Courting Axiom With Folly Since 2005.

Courting Axiom With Folly Since 2005.

Thursday, March 16, 2006

Things To Hate, Vol. I

Everyone needs hate. It's healthy. It helps release anger through microscopic "hate holes" that pepper your dermal layer. It also gives you somewhere to put that anger. No, not up your butt, Mister Hateypants! Hate is the place anger goes when it grows up, like finishing school for negativity. It’s collegiate in its emotional learnedness. Seriously, I once heard a guy with glasses and a beard refer to hate as the “smartest emotion”. It makes you grow inside AND out. I’ve seen people grow up to two full inches and put on 10-20 lbs. of rock-solid muscle from a steady regimen of country-fried hate. Hate makes you look better, too. It outperformed the leading teeth whitening gel in laboratory tests. It tastes better than candy corn but has negative fat and no calories. It flattens your abs. It clears your pock-marked skin. It's proven to give your hair a rich, flaxen sheen. You'll look like a Pantene commercial, I swear.

So now that we agree on the “weight-in-gold” worth and gem-like beauty of hate, what’s worth hating?
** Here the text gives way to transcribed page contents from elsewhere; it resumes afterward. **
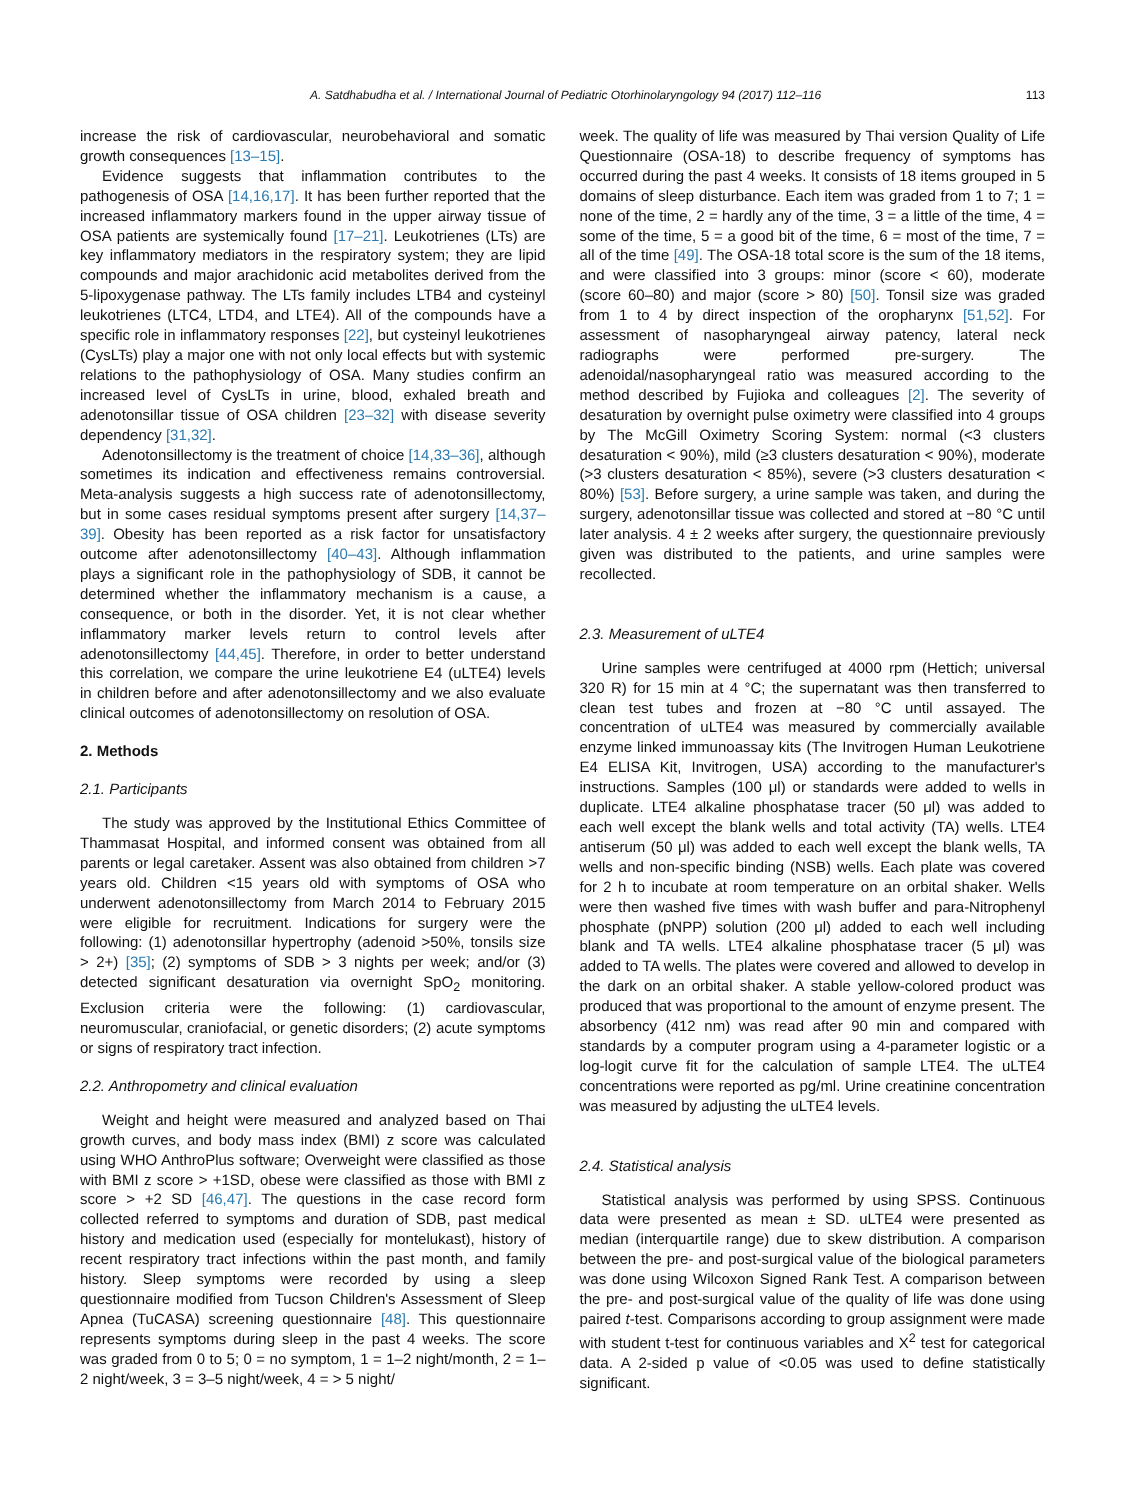A. Satdhabudha et al. / International Journal of Pediatric Otorhinolaryngology 94 (2017) 112–116 113
increase the risk of cardiovascular, neurobehavioral and somatic growth consequences [13–15].
Evidence suggests that inflammation contributes to the pathogenesis of OSA [14,16,17]. It has been further reported that the increased inflammatory markers found in the upper airway tissue of OSA patients are systemically found [17–21]. Leukotrienes (LTs) are key inflammatory mediators in the respiratory system; they are lipid compounds and major arachidonic acid metabolites derived from the 5-lipoxygenase pathway. The LTs family includes LTB4 and cysteinyl leukotrienes (LTC4, LTD4, and LTE4). All of the compounds have a specific role in inflammatory responses [22], but cysteinyl leukotrienes (CysLTs) play a major one with not only local effects but with systemic relations to the pathophysiology of OSA. Many studies confirm an increased level of CysLTs in urine, blood, exhaled breath and adenotonsillar tissue of OSA children [23–32] with disease severity dependency [31,32].
Adenotonsillectomy is the treatment of choice [14,33–36], although sometimes its indication and effectiveness remains controversial. Meta-analysis suggests a high success rate of adenotonsillectomy, but in some cases residual symptoms present after surgery [14,37–39]. Obesity has been reported as a risk factor for unsatisfactory outcome after adenotonsillectomy [40–43]. Although inflammation plays a significant role in the pathophysiology of SDB, it cannot be determined whether the inflammatory mechanism is a cause, a consequence, or both in the disorder. Yet, it is not clear whether inflammatory marker levels return to control levels after adenotonsillectomy [44,45]. Therefore, in order to better understand this correlation, we compare the urine leukotriene E4 (uLTE4) levels in children before and after adenotonsillectomy and we also evaluate clinical outcomes of adenotonsillectomy on resolution of OSA.
2. Methods
2.1. Participants
The study was approved by the Institutional Ethics Committee of Thammasat Hospital, and informed consent was obtained from all parents or legal caretaker. Assent was also obtained from children >7 years old. Children <15 years old with symptoms of OSA who underwent adenotonsillectomy from March 2014 to February 2015 were eligible for recruitment. Indications for surgery were the following: (1) adenotonsillar hypertrophy (adenoid >50%, tonsils size > 2+) [35]; (2) symptoms of SDB > 3 nights per week; and/or (3) detected significant desaturation via overnight SpO<sub>2</sub> monitoring. Exclusion criteria were the following: (1) cardiovascular, neuromuscular, craniofacial, or genetic disorders; (2) acute symptoms or signs of respiratory tract infection.
2.2. Anthropometry and clinical evaluation
Weight and height were measured and analyzed based on Thai growth curves, and body mass index (BMI) z score was calculated using WHO AnthroPlus software; Overweight were classified as those with BMI z score > +1SD, obese were classified as those with BMI z score > +2 SD [46,47]. The questions in the case record form collected referred to symptoms and duration of SDB, past medical history and medication used (especially for montelukast), history of recent respiratory tract infections within the past month, and family history. Sleep symptoms were recorded by using a sleep questionnaire modified from Tucson Children's Assessment of Sleep Apnea (TuCASA) screening questionnaire [48]. This questionnaire represents symptoms during sleep in the past 4 weeks. The score was graded from 0 to 5; 0 = no symptom, 1 = 1–2 night/month, 2 = 1–2 night/week, 3 = 3–5 night/week, 4 = > 5 night/
week. The quality of life was measured by Thai version Quality of Life Questionnaire (OSA-18) to describe frequency of symptoms has occurred during the past 4 weeks. It consists of 18 items grouped in 5 domains of sleep disturbance. Each item was graded from 1 to 7; 1 = none of the time, 2 = hardly any of the time, 3 = a little of the time, 4 = some of the time, 5 = a good bit of the time, 6 = most of the time, 7 = all of the time [49]. The OSA-18 total score is the sum of the 18 items, and were classified into 3 groups: minor (score < 60), moderate (score 60–80) and major (score > 80) [50]. Tonsil size was graded from 1 to 4 by direct inspection of the oropharynx [51,52]. For assessment of nasopharyngeal airway patency, lateral neck radiographs were performed pre-surgery. The adenoidal/nasopharyngeal ratio was measured according to the method described by Fujioka and colleagues [2]. The severity of desaturation by overnight pulse oximetry were classified into 4 groups by The McGill Oximetry Scoring System: normal (<3 clusters desaturation < 90%), mild (≥3 clusters desaturation < 90%), moderate (>3 clusters desaturation < 85%), severe (>3 clusters desaturation < 80%) [53]. Before surgery, a urine sample was taken, and during the surgery, adenotonsillar tissue was collected and stored at −80 °C until later analysis. 4 ± 2 weeks after surgery, the questionnaire previously given was distributed to the patients, and urine samples were recollected.
2.3. Measurement of uLTE4
Urine samples were centrifuged at 4000 rpm (Hettich; universal 320 R) for 15 min at 4 °C; the supernatant was then transferred to clean test tubes and frozen at −80 °C until assayed. The concentration of uLTE4 was measured by commercially available enzyme linked immunoassay kits (The Invitrogen Human Leukotriene E4 ELISA Kit, Invitrogen, USA) according to the manufacturer's instructions. Samples (100 μl) or standards were added to wells in duplicate. LTE4 alkaline phosphatase tracer (50 μl) was added to each well except the blank wells and total activity (TA) wells. LTE4 antiserum (50 μl) was added to each well except the blank wells, TA wells and non-specific binding (NSB) wells. Each plate was covered for 2 h to incubate at room temperature on an orbital shaker. Wells were then washed five times with wash buffer and para-Nitrophenyl phosphate (pNPP) solution (200 μl) added to each well including blank and TA wells. LTE4 alkaline phosphatase tracer (5 μl) was added to TA wells. The plates were covered and allowed to develop in the dark on an orbital shaker. A stable yellow-colored product was produced that was proportional to the amount of enzyme present. The absorbency (412 nm) was read after 90 min and compared with standards by a computer program using a 4-parameter logistic or a log-logit curve fit for the calculation of sample LTE4. The uLTE4 concentrations were reported as pg/ml. Urine creatinine concentration was measured by adjusting the uLTE4 levels.
2.4. Statistical analysis
Statistical analysis was performed by using SPSS. Continuous data were presented as mean ± SD. uLTE4 were presented as median (interquartile range) due to skew distribution. A comparison between the pre- and post-surgical value of the biological parameters was done using Wilcoxon Signed Rank Test. A comparison between the pre- and post-surgical value of the quality of life was done using paired t-test. Comparisons according to group assignment were made with student t-test for continuous variables and X<sup>2</sup> test for categorical data. A 2-sided p value of <0.05 was used to define statistically significant.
You can’t go around town flinging your hate towards just anything like some slut. Of hate. You need to find those items, objects, talismans, amulets, celebrities and foodstuffs that practically BEG to be hated. They need to want it more than you want to want them to want it.

In the coming days, I will populate this page with some things I hate. Mind these are only thought-starters. You have to own your own hate. Or I’ll hate you for it.